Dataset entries

▬▬▬▬▬▬

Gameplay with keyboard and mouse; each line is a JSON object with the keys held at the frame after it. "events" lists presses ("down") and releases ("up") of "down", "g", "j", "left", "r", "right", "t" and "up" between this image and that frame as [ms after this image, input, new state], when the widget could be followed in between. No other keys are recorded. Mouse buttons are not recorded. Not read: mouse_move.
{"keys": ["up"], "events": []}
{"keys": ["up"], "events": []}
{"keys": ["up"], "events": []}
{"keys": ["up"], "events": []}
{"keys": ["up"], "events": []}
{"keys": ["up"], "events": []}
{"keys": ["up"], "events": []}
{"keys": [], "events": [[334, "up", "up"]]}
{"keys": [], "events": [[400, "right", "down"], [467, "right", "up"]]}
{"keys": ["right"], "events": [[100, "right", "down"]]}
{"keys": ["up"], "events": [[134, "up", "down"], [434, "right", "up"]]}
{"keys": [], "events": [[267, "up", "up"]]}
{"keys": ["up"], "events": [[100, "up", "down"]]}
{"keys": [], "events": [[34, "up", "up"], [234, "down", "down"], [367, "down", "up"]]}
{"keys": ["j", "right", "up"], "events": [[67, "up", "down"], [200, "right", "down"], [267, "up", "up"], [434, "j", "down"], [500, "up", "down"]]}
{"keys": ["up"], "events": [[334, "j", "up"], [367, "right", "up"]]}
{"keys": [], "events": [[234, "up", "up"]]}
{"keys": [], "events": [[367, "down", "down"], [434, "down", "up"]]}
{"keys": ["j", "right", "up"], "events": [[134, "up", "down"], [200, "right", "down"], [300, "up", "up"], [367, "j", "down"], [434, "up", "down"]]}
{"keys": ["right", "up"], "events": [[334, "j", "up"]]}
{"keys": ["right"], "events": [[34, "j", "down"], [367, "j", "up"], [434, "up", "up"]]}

▬▬▬▬▬▬

Exercise prompt
Above are the records; report each line in them that includes the word "right".

Exercise response
Gameplay with keyboard and mouse; each line is a JSON object with the keys held at the frame after it. "events" lists presses ("down") and releases ("up") of "down", "g", "j", "left", "r", "right", "t" and "up" between this image and that frame as [ms after this image, input, new state], when the widget could be followed in between. No other keys are recorded. Mouse buttons are not recorded. Not read: mouse_move.
{"keys": [], "events": [[400, "right", "down"], [467, "right", "up"]]}
{"keys": ["right"], "events": [[100, "right", "down"]]}
{"keys": ["up"], "events": [[134, "up", "down"], [434, "right", "up"]]}
{"keys": ["j", "right", "up"], "events": [[67, "up", "down"], [200, "right", "down"], [267, "up", "up"], [434, "j", "down"], [500, "up", "down"]]}
{"keys": ["up"], "events": [[334, "j", "up"], [367, "right", "up"]]}
{"keys": ["j", "right", "up"], "events": [[134, "up", "down"], [200, "right", "down"], [300, "up", "up"], [367, "j", "down"], [434, "up", "down"]]}
{"keys": ["right", "up"], "events": [[334, "j", "up"]]}
{"keys": ["right"], "events": [[34, "j", "down"], [367, "j", "up"], [434, "up", "up"]]}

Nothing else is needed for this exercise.